■ PASSAGE
'''

I spent about 8 years as a practicing litigator, and one puzzle I keep coming back to is the fact that most modern litigation is really about judgment enforcement and not about establishing the truth of events. Most of the legal training, education, and scholarship apparatus is built around teaching lawyers how to establish facts given existing law, but in the 21st century, establishing facts that prove someone did something bad is trivial. The problem if anything is that savvy defendants understand this and use the discovery process to flood the system with so much information that decision become impossible.

But once someone is found liable, we underrate the extent to which our judgment enforcement system relies on trust that people will pay up once that happens. If a bad actor doesn't want to participate in that system, it's very easy to move assets and use the various available system(s) of limited liability and asset shielding to make the judgment creditor (and their lawyer) spend the next five years trying to squeeze out a single dollar. And when parties do agree to pay up (through settlement), the agreement is implicitly discounted on the understanding that the defendant will fully use this system to their advantage if the plaintiff refuses the deal.

Blissex's avatar

«If a bad actor doesn't want to participate in that system, it's very easy to move assets and use the various available system(s) of limited liability and asset shielding to make the judgment creditor (and their lawyer) spend the next five years trying to squeeze out a single dollar.»

'''

■ AVAILABLE DATA
'''

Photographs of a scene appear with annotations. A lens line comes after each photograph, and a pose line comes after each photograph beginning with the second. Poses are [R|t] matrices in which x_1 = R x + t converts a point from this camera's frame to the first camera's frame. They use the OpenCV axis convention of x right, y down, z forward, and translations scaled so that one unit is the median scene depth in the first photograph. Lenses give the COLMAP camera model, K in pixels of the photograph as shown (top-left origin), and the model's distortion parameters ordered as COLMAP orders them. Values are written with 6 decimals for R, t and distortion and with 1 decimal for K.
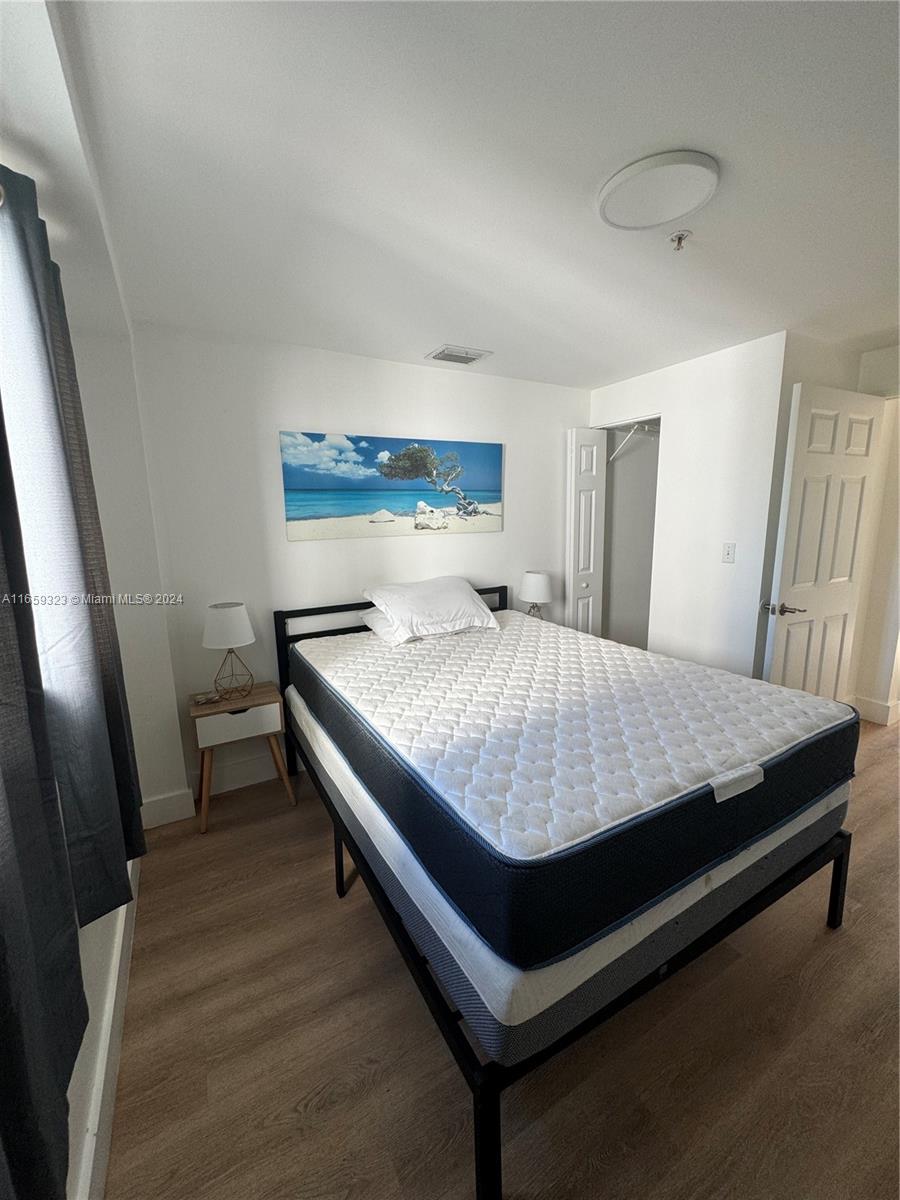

'''

■ WHAT TO DO
1. Answer these questions using the passage on litigation:
(a) For about how many years did the writer work as a practicing litigator?
(b) What is most legal training built around teaching lawyers to do?
(c) How long may a judgment creditor spend trying to squeeze out a single dollar?
2. In the passage on litigation, revise the part that opens with the words "But once someone" and closes with "refuses the deal.", changing "settlement" to "mediation".

■ ANSWERS TO THIS EXERCISE
1.
(a) About 8 years.
(b) To establish facts given existing law.
(c) The next five years.

2.
But once someone is found liable, we underrate the extent to which our judgment enforcement system relies on trust that people will pay up once that happens. If a bad actor doesn't want to participate in that system, it's very easy to move assets and use the various available system(s) of limited liability and asset shielding to make the judgment creditor (and their lawyer) spend the next five years trying to squeeze out a single dollar. And when parties do agree to pay up (through mediation), the agreement is implicitly discounted on the understanding that the defendant will fully use this system to their advantage if the plaintiff refuses the deal.